■ TASK STATEMENT: Each line from the start of the records through the line containing "(pin passive line (at -10.16 5.08" is to be transcribed exactly, and no other line is to be included.

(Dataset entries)
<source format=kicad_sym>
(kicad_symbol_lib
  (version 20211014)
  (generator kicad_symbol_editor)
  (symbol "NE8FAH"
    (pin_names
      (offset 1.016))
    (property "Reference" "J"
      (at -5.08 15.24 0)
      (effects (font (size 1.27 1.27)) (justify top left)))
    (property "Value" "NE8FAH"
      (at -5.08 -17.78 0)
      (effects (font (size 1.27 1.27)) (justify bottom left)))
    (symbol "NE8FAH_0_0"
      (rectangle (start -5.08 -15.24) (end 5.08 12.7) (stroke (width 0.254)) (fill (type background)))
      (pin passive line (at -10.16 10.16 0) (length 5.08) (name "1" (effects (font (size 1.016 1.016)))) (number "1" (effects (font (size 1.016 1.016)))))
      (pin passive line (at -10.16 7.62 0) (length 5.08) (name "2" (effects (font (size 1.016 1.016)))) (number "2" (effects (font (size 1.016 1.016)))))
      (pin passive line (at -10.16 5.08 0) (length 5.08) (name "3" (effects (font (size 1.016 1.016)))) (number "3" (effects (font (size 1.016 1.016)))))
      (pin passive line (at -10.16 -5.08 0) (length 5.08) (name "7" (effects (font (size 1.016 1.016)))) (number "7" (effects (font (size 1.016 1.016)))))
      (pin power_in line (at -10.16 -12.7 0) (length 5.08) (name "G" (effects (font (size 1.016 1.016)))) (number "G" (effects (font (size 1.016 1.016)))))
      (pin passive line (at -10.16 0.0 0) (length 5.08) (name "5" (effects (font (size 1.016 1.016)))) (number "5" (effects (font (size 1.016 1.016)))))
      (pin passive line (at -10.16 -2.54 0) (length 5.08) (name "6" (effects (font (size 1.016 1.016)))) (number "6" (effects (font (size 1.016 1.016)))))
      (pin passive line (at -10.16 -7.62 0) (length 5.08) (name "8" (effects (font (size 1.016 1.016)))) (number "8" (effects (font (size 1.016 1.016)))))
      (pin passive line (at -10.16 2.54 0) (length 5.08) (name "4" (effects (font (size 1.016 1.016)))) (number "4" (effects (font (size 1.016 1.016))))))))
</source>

■ TASK RESPONSE:
<source format=kicad_sym>
(kicad_symbol_lib
  (version 20211014)
  (generator kicad_symbol_editor)
  (symbol "NE8FAH"
    (pin_names
      (offset 1.016))
    (property "Reference" "J"
      (at -5.08 15.24 0)
      (effects (font (size 1.27 1.27)) (justify top left)))
    (property "Value" "NE8FAH"
      (at -5.08 -17.78 0)
      (effects (font (size 1.27 1.27)) (justify bottom left)))
    (symbol "NE8FAH_0_0"
      (rectangle (start -5.08 -15.24) (end 5.08 12.7) (stroke (width 0.254)) (fill (type background)))
      (pin passive line (at -10.16 10.16 0) (length 5.08) (name "1" (effects (font (size 1.016 1.016)))) (number "1" (effects (font (size 1.016 1.016)))))
      (pin passive line (at -10.16 7.62 0) (length 5.08) (name "2" (effects (font (size 1.016 1.016)))) (number "2" (effects (font (size 1.016 1.016)))))
      (pin passive line (at -10.16 5.08 0) (length 5.08) (name "3" (effects (font (size 1.016 1.016)))) (number "3" (effects (font (size 1.016 1.016)))))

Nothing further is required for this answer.